In-hospital sHTN was defined as the first documentation of systolic blood pressure >180 mmHg or diastolic blood pressure >110 mmHg reported at least one hour following hospital admission. Blood pressure measurements recorded in the ED were excluded.  

Patients in the group receiving IV antihypertensive treatment within three hours of development of sHTN were treated with hydralazine, labetalol, metoprolol, or nicardipine (treatment group). Those in the untreated group did not receive IV or oral antihypertensives (control group). 

The analyses included 28 preselected covariates. The preselected covariates were age, sex, race, surgical ward, vital signs, and Elixhauser comorbidity index score. The 2021 Chronic Kidney Disease Epidemiology Collaboration creatinine equation that measures estimated glomerular filtration rate (eGFR) without race was used to determine eGFR, considered as a continuous variable.  

AKI was ascertained at three hours following development of sHTN, continuing until the end of the follow-up period (30 days after hospital admission). The Kidney Disease: Improving Global Outcomes criteria were used to define AKI. AKI was diagnosed if a patient’s serum creatinine increased by ≥0.3 mg/dL within 48 hours or if serum creatinine level was 1.5 times the lowest measured serum creatinine within the previous seven days. 

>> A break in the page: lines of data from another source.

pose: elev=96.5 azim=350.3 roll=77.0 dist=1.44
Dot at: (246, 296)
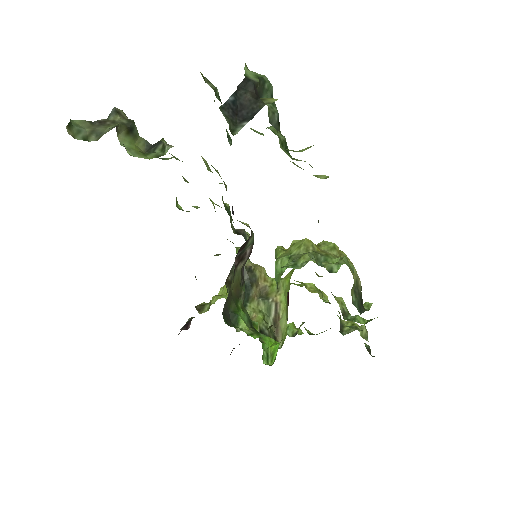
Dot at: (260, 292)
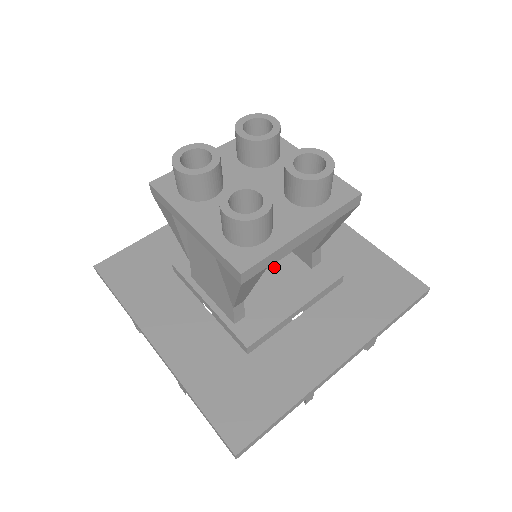
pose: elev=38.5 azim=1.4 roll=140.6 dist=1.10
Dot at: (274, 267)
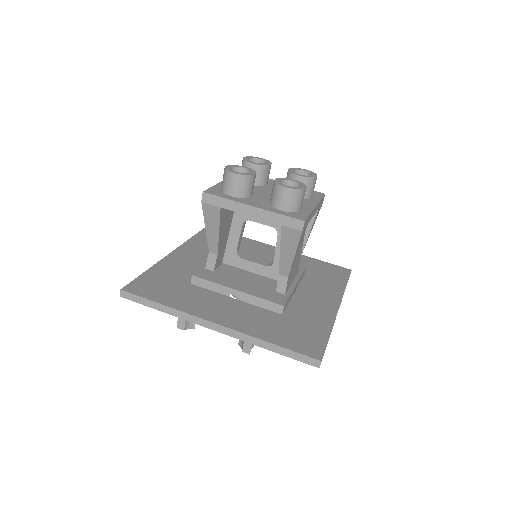
Dot at: (262, 276)
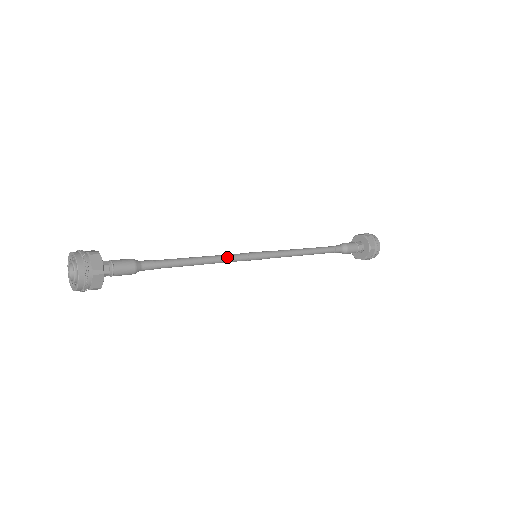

The cohort comprised 11,951 patients who developed sHTN during hospitalization. Of them, 741 were treated with IV antihypertensives within three hours of severe elevation in blood pressure (treatment group); 18.2% (n=135) developed AKI. There were 11,210 patients in the control group. Of them, 12.7% (n=1422) developed AKI. The median time from development of sHTN to time of development of AKI was 57.7 hours; median time to AKI development from IV antihypertensive treatment was 59.1 hours. 

Median age of the overall cohort was 72.5 years, 19.9% identified as Black, 42.9% were male, median Elixhauser score was 4, and 70% had a history of hypertension. Median SBP/DBP at admission was 154/82 mmHg and at the time of sHTN was 185/91 mmHg. Those in the treatment group were older, more likely to be admitted to the surgical ward, and had higher systolic and diastolic blood pressure at the time of admission and at development of sHTN. 

The first stage of the statistical analysis used the AFT-BART models to estimate each patient’s characteristics and treatment status. In the second stage, the researchers implemented an exploratory fit-the-fit approach using classification and regression trees to clarify the key moderators for conditional average treatment effects.  

Analysis results demonstrated that most patients would have been harmed by treatment with IV antihypertensives with the exception of a small subgroup of patients (n=317). Those patients were White, had systolic blood pressure ≥156 mmHg on admission, eGFR ≥70.7 mL/min/1.73 m2, and a serum bicarbonate level of <21.7 mmol/L. 

The authors cited some limitations to the study findings, including the use of observational data and causal inference methods, using a single data source limited to one health care system, and the inability to determine how blood pressure was measured. 

In summary, the researchers said, “While there are several machine learning methods that allow for the estimation of individual treatment effects, we have considered one state-of-the art approach—AFT-BART—due to its flexibility and robust empirical performance in multiple previous simulation studies. Overall, this innovative machine learning approach within the causal modeling framework allowed us to assess whether there are subpopulations that might benefit from IV antihypertensive treatment following sHTN development. We mainly observed that IV antihypertensive treatment is not beneficial following sHTN development, Our findings are exploratory, thus hypothesis-generating; we encourage more future studies with different data sources to assess for effect heterogeneity when identifying treatment options, if any are needed, for sHTN.”